A new landmark study using “the most comprehensive modeling yet” on potential climate change scenarios this century shows that the effects of global warming underestimated by half. A temperature increase of up to 10 degrees Fahrenheit possible by century’s end – unless action is taken now to stop it.
Scientists from the Massachusetts Institute of Technology (MIT) released a report saying that global warming this century could be twice as extreme as assumed. They say that temperature rises of 9.3 degrees Fahrenheit (5.2 degrees Celsius) can be achieved by 2100. They had predicted in 2003 that temperature rises of 4.3 degrees Fahrenheit (2.4 degrees Celsius) would occur.
The scientists reported that the differential in the expected future median surface temperature rises had been due to improved economic modeling and newer economic data inputs. They used the MIT’s Global Systems Model (pdf), a detailed computer simulation of global economic activity and climate processes. They ran the model 400 times, with each run using slight variations in input parameters, selected so that each run has about an equal probability of being correct, based on present day observations and knowledge.
The 2003 scenarios based on older models relied on less new economic facts and figures. The older study also masked climate warming by incorporating the cooling effects of volcanic activity, according to the scientists, who also pointed out that the release of soot from volcanoes added to global warming.
The MIT team released a statement accompanying the research, saying that their findings show that “without rapid and massive action,” an almost 10 degree rise in temperatures will take place this century. What’s worse, the outcome of their calculations shows that the end result will be a lot more extreme if our actions to combat climate change are not proficient or adequate. “But there is less change if strong policies are put in place now to cut greenhouse gas emissions”, according to a Reuters report on the study.

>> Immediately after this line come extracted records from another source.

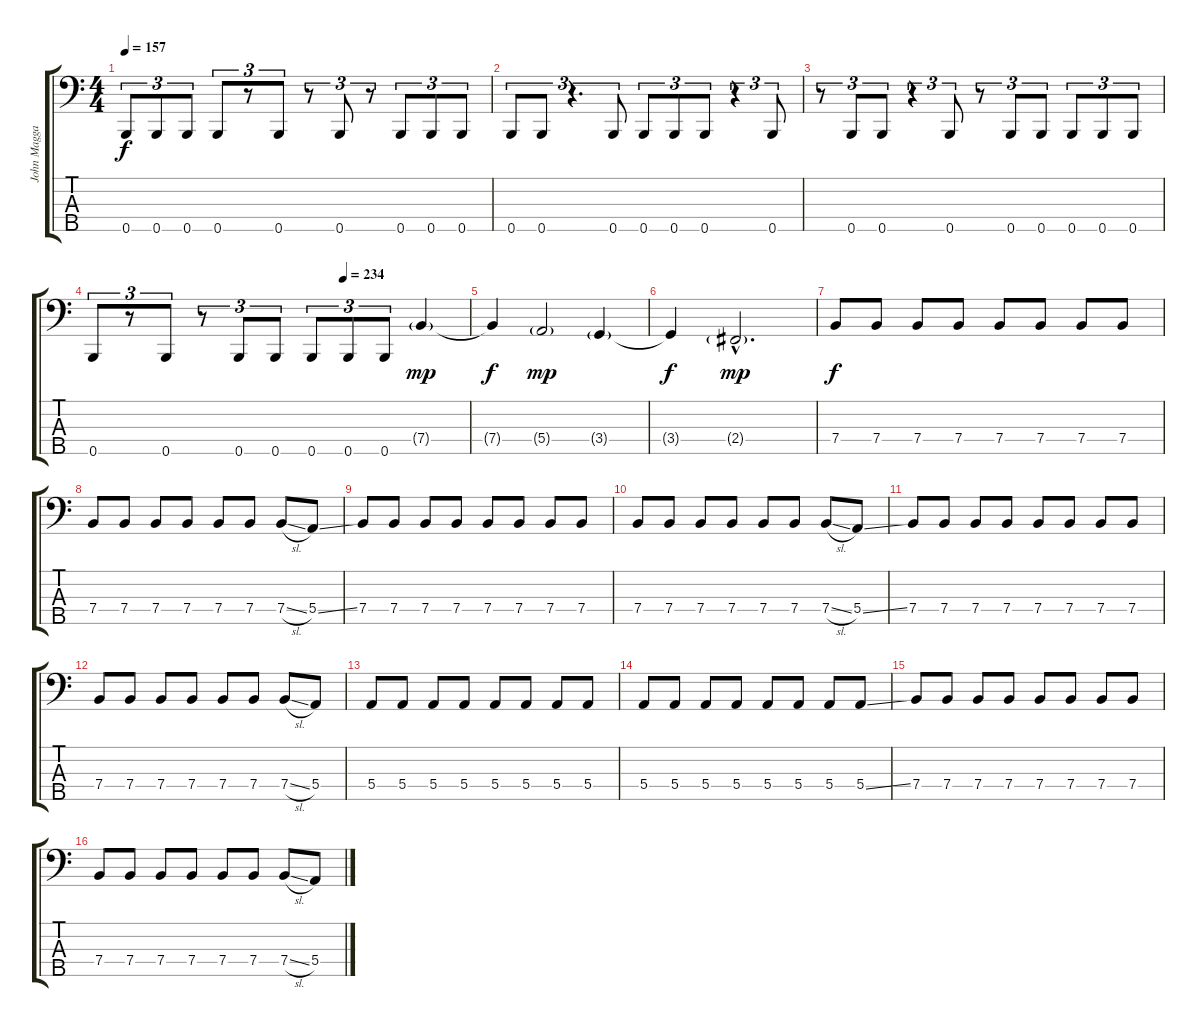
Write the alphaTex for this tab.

\track ("John Maggard (Bass)" "John Magga") {instrument electricbassfinger}
\staff {score tabs}
\tuning (G2 D2 A1 E1 B0) {hide}
\ts (4 4)
\tempo 157
\clef f4
\ks c
0.5.8{tu (3 2) dy f} 0.5.8{tu (3 2)} 0.5.8{tu (3 2)} 0.5.8{tu (3 2)} r.8{tu (3 2)} 0.5.8{tu (3 2)} r.8{tu (3 2)} 0.5.8{tu (3 2)} r.8{tu (3 2)} 0.5.8{tu (3 2)} 0.5.8{tu (3 2)} 0.5.8{tu (3 2)} |
0.5.8{tu (3 2)} 0.5.8{tu (3 2)} r.4{d tu (3 2)} 0.5.8{tu (3 2)} 0.5.8{tu (3 2)} 0.5.8{tu (3 2)} 0.5.8{tu (3 2)} r.4{tu (3 2)} 0.5.8{tu (3 2)} |
r.8{tu (3 2)} 0.5.8{tu (3 2)} 0.5.8{tu (3 2)} r.4{tu (3 2)} 0.5.8{tu (3 2)} r.8{tu (3 2)} 0.5.8{tu (3 2)} 0.5.8{tu (3 2)} 0.5.8{tu (3 2)} 0.5.8{tu (3 2)} 0.5.8{tu (3 2)} |
\tempo (234 0.6666666666666666)
0.5.8{tu (3 2)} r.8{tu (3 2)} 0.5.8{tu (3 2)} r.8{tu (3 2)} 0.5.8{tu (3 2)} 0.5.8{tu (3 2)} 0.5.8{tu (3 2)} 0.5.8{tu (3 2)} 0.5.8{tu (3 2)} 7.4{g}.4{dy mp} |
7.4{t}.4{dy f} 5.4{g}.2{dy mp} 3.4{g}.4 |
3.4{t}.4{dy f} 2.4{g hac}.2{d dy mp} |
7.4.8{dy f} 7.4.8 7.4.8 7.4.8 7.4.8 7.4.8 7.4.8 7.4.8 |
7.4.8 7.4.8 7.4.8 7.4.8 7.4.8 7.4.8 7.4{sl}.8 5.4{ss}.8 |
7.4.8 7.4.8 7.4.8 7.4.8 7.4.8 7.4.8 7.4.8 7.4.8 |
7.4.8 7.4.8 7.4.8 7.4.8 7.4.8 7.4.8 7.4{sl}.8 5.4{ss}.8 |
7.4.8 7.4.8 7.4.8 7.4.8 7.4.8 7.4.8 7.4.8 7.4.8 |
7.4.8 7.4.8 7.4.8 7.4.8 7.4.8 7.4.8 7.4{sl}.8 5.4.8 |
5.4.8 5.4.8 5.4.8 5.4.8 5.4.8 5.4.8 5.4.8 5.4.8 |
5.4.8 5.4.8 5.4.8 5.4.8 5.4.8 5.4.8 5.4.8 5.4{ss}.8 |
7.4.8 7.4.8 7.4.8 7.4.8 7.4.8 7.4.8 7.4.8 7.4.8 |
7.4.8 7.4.8 7.4.8 7.4.8 7.4.8 7.4.8 7.4{sl}.8 5.4{ss}.8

[Without action], there is significantly more risk than we previously estimated. This increases the urgency for significant policy action,” commented Ronald Prinn, one of the study’s authors.
“There’s no way the world can or should take these risks,” Prinn said. And the odds indicated by this modeling may actually understate the problem, because the model does not fully incorporate other positive feedbacks that can occur, for example, if increased temperatures caused a large-scale melting of permafrost in arctic regions and subsequent release of large quantities of methane, a very potent greenhouse gas. Including that feedback “is just going to make it worse,” Prinn says.
“The take home message from the new greenhouse gamble wheels is that if we do little or nothing about lowering greenhouse gas emissions that the dangers are much greater than we thought three or four years ago. It is making the impetus for serious policy much more urgent than we previously thought.”
The scientists published their study in the American Meteorological Society’s Journal of Climate.